As stated by the American Medical Association (AMA): The rule includes updates to payment rates for physicians and other health care professionals for 2023, extends telehealth waivers and flexibilities, adopts evaluation and management (E/M) coding and payment changes, promotes coverage of behavioral health services, makes significant changes to the Shared Savings Program, revises policies for the 2023 performance year of the QPP, and includes many other provisions.

The AMA also noted that the “2023 physician fee schedule would create financial instability” for the US healthcare system in total, but ‘more focused on the Medicare beneficiaries’ access to providers. Yes, you read that correctly! The newly announced fee schedule “would create financial instability.”

Becker Hospital Review reported it this way.

  1. The conversion factor used to calculate physician reimbursement will decline by $1.55 to $33.06 in 2023, representing a 4.48% decrease. [Emphasis added.] CMS said the conversion factor accounts for the expiration of the 3 percent increase in physician fee schedule payments for 2022 — as required by the Protecting Medicare and American Farmers From Sequester Cuts Act — and the budget neutrality adjustment for changes in relative value units.
  2. The agency finalized several policies related to telehealth, including extending numerous temporarily available telehealth services during the public health emergency through at least 2023. CMS said this will provide more time to collect data that could support their inclusion as permanent additions to its telehealth services list.
  3. In response to the increasing demand for behavioral health services, CMS said it will allow these services to be provided under the supervision of a physician or nonphysician practitioner — rather than under direct supervision — when such services are provided by “auxiliary personnel,” such as licensed professional counselors or family and marriage therapists.
  4. In an update to the Medicare Shared Savings Program, providers new to the initiative that are not renewing or reentering as an ACO and qualify as low revenue can receive a one-time payment of $250,000 and quarterly payments for the first two years of a five-year period.

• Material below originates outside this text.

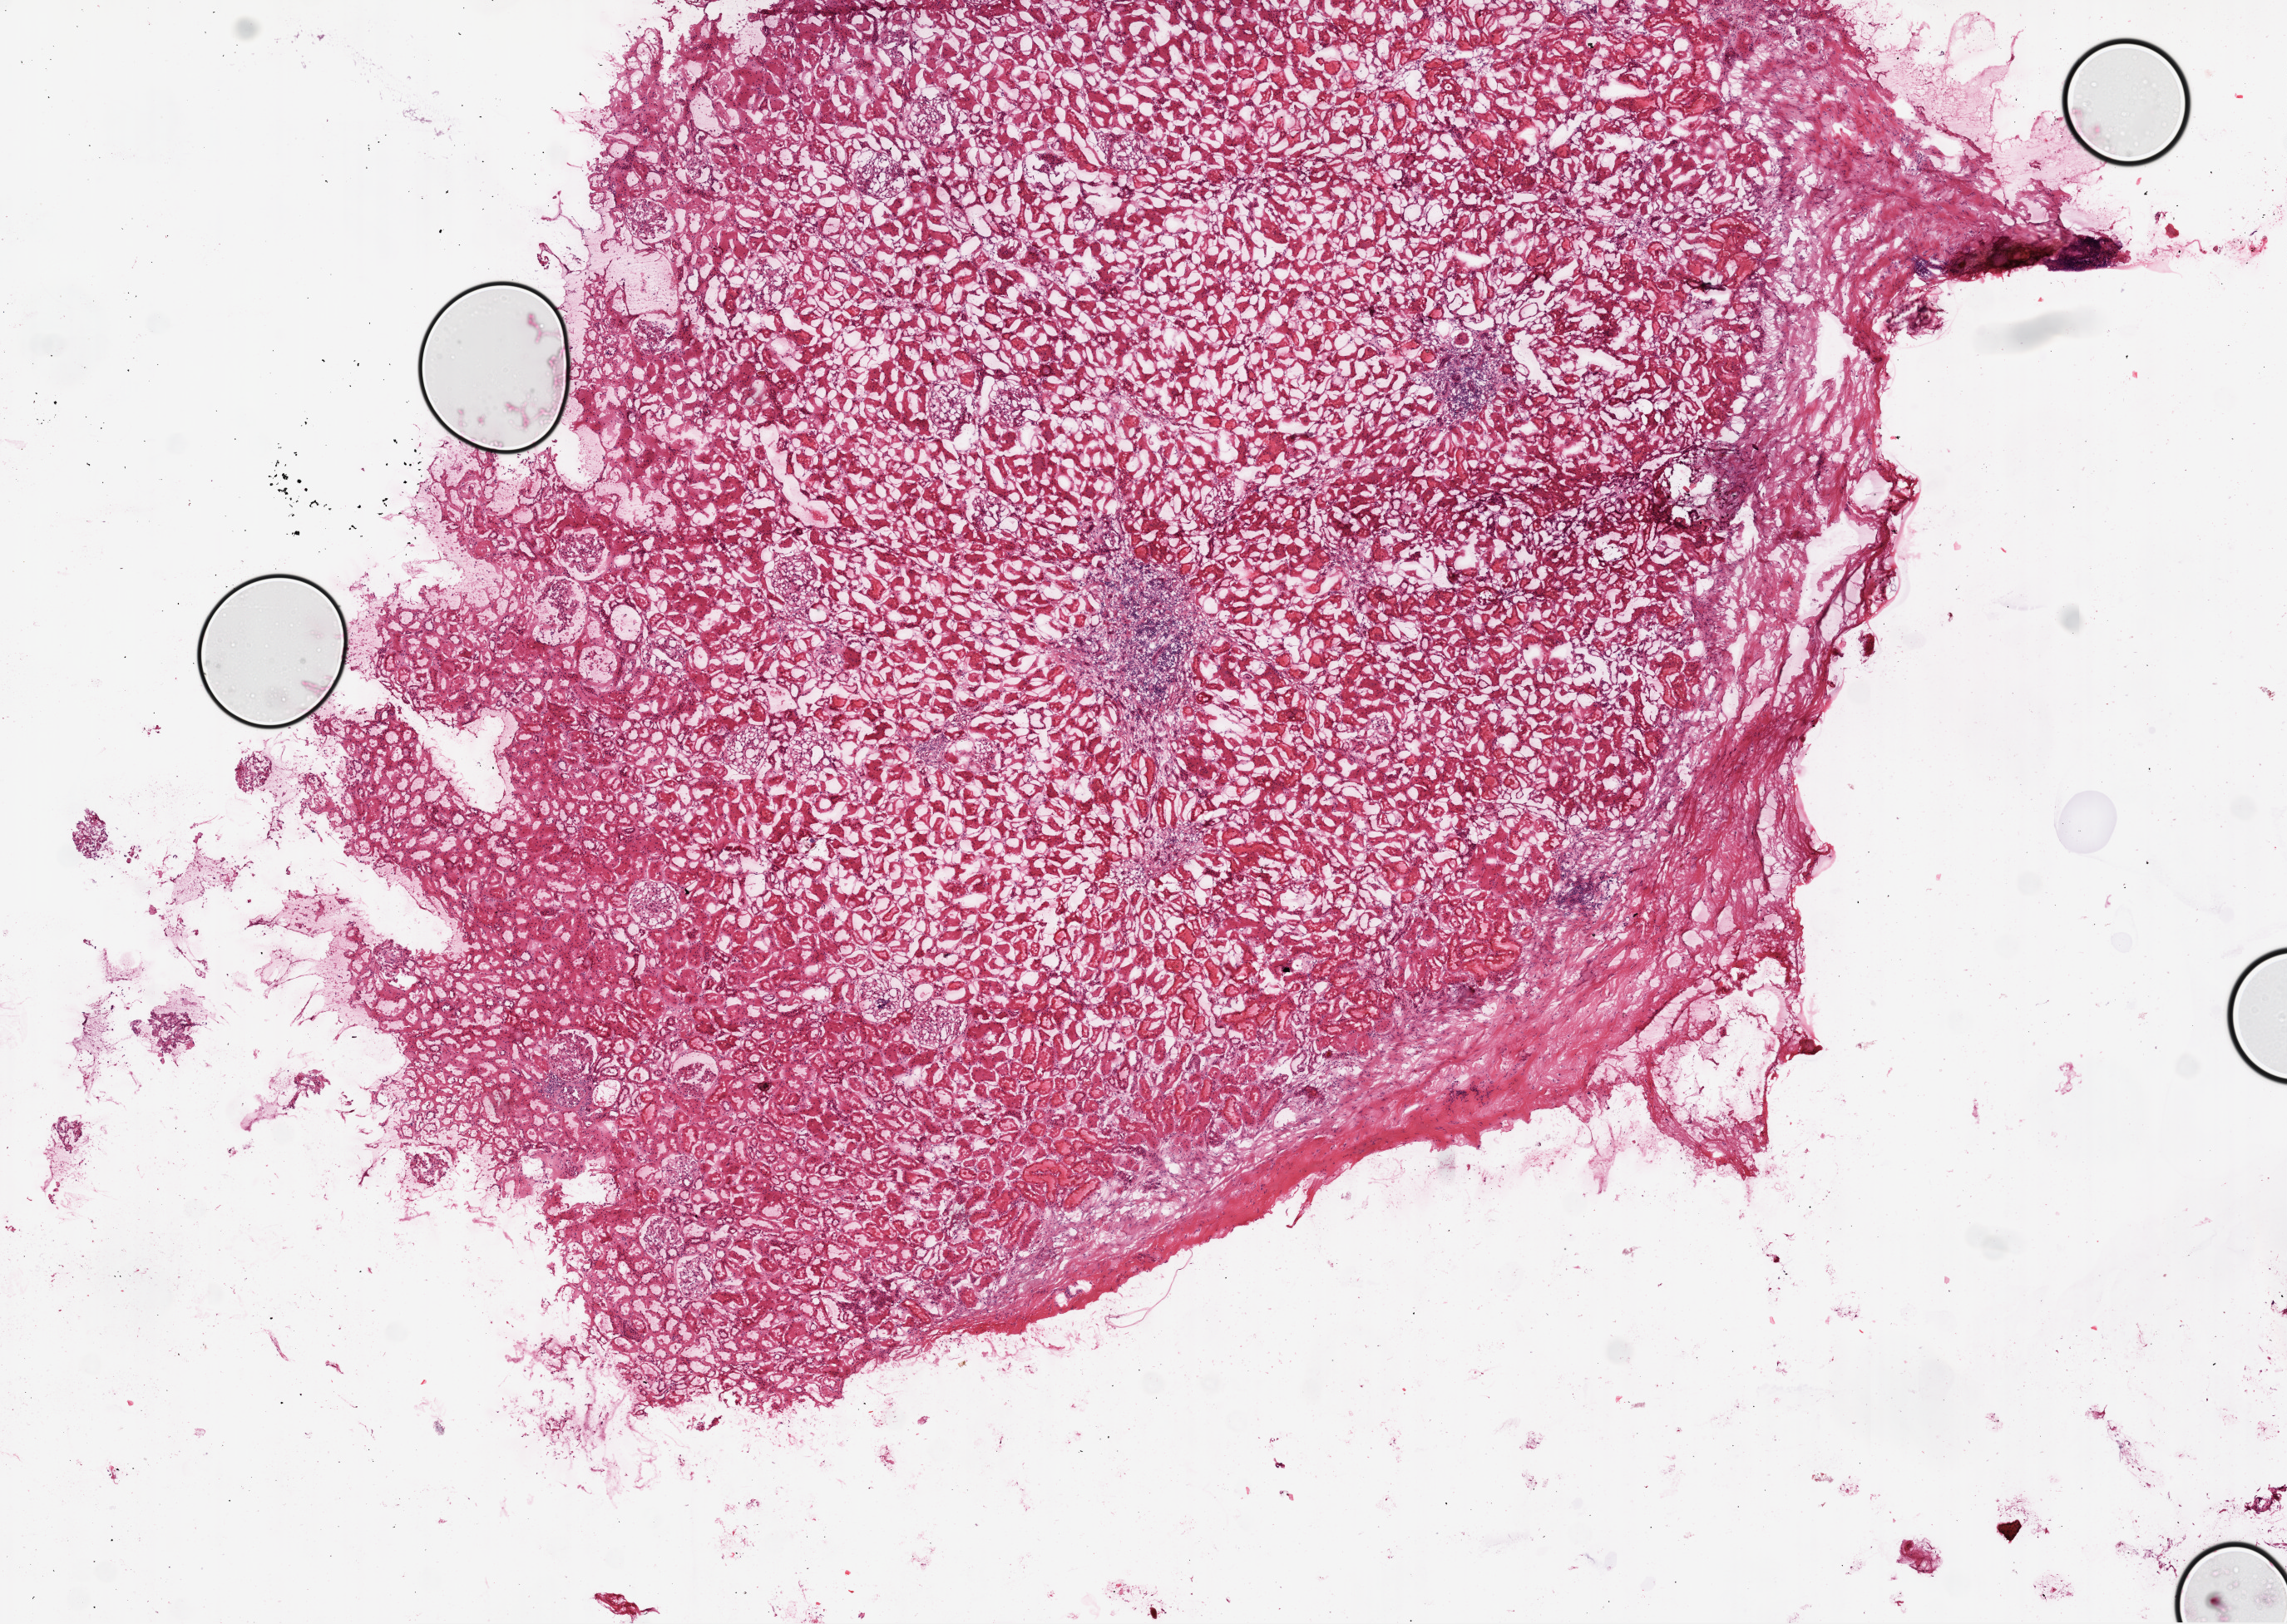
Digitized H&E tissue section (whole slide) — a low-resolution overview of the entire scanned area, about 11.0 x 7.8 mm, frozen section from the top of the tissue portion, kidney, solid tissue normal (non-tumour tissue) sample. Patient: male, age at initial diagnosis 40 years.
This section: solid tissue normal (non-tumour) sample from the same patient. Patient diagnosis: Clear cell adenocarcinoma, NOS.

The advance payments would be recouped once an ACO begins generating shared savings in their current and next agreement periods. CMS said it will not move to recoup money from ACOs that do not generate savings, but those ACOs must remain in the program for the full five years.

At the same time, individual physicians and the AMA reported their oppositions, the “National Association of ACOs (NAACOS) praised changes to the Medicare Shared Savings Program for 2023, which included providing more time to Accountable Care Organizations (ACOs) before they have to assume financial risk. The final rule also gave advance shared savings payments to ACOs that care for underserved communities. CMS said it expects these changes to increase participation in rural and underserved areas.”

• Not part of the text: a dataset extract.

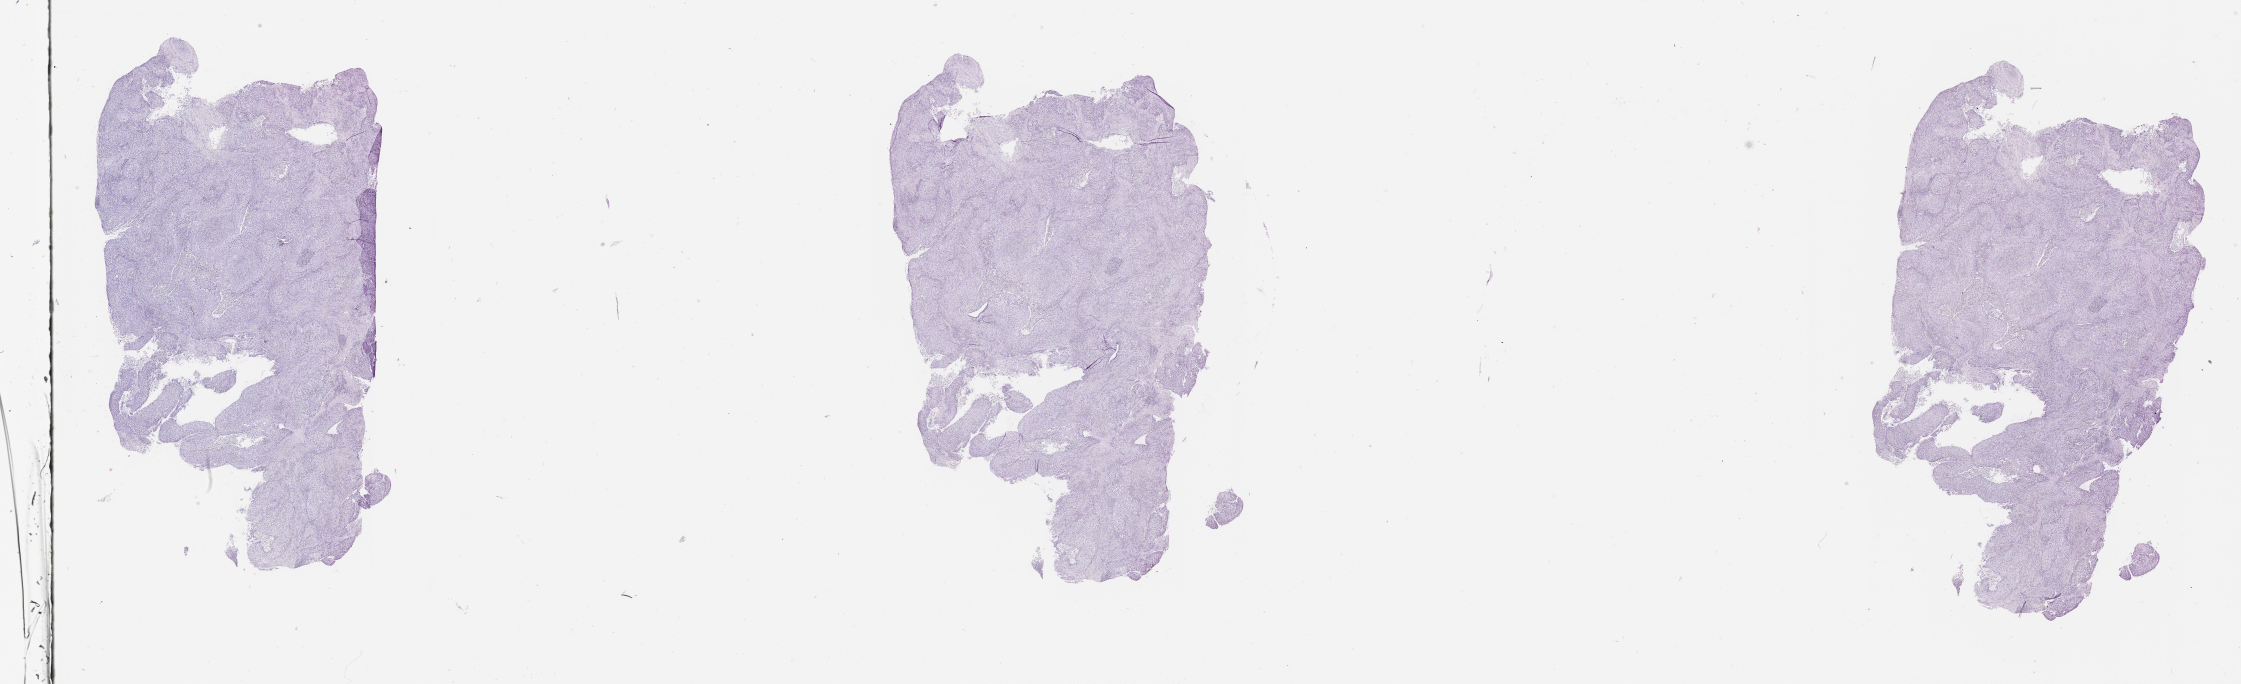
Digitized H&E tissue section (whole slide) — whole scanned area (about 36.1 x 11.0 mm, slide scanned at 20x) shown as a low-resolution overview, tumour tissue sample, lung. 66-year-old male patient.
Patient diagnosis (cohort enrolment): squamous cell carcinoma (lung).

The reality is that Medicare is focused clearly on making it impossible for individual physicians and smaller groups to continue on the FFS program deliberately driving them to Medicare Advantage programs, sponsored by the country’s largest insurance programs, or to ACOs, where there can be much more coordination of care.

Finally, the new rule made change to policies related to “telehealth” including extending some services that were expanded under the Trump Administration’s Presidential “Public Health Emergency” through 2023.

We continue to believe that FFS will effectively be eliminated, but for extreme or catastrophic care, and therefore more physicians will be driven to MSO/HMO/ACO type relationship. The second is that with the drive to remote patient monitoring (RPM) care, already underway before Covid-19, has been accelerated. RPM, with the use of Internet of Things (IoT) real time data and telemedicine can both reduce the cost of care, as well as leverage dwindling clinical resources and thereby be more responsive to patient needs. With the cost of care at this time over 21% of U.S. GDP, we clearly must do something if we are to maintain population, as well as individual health and wellness in this nation!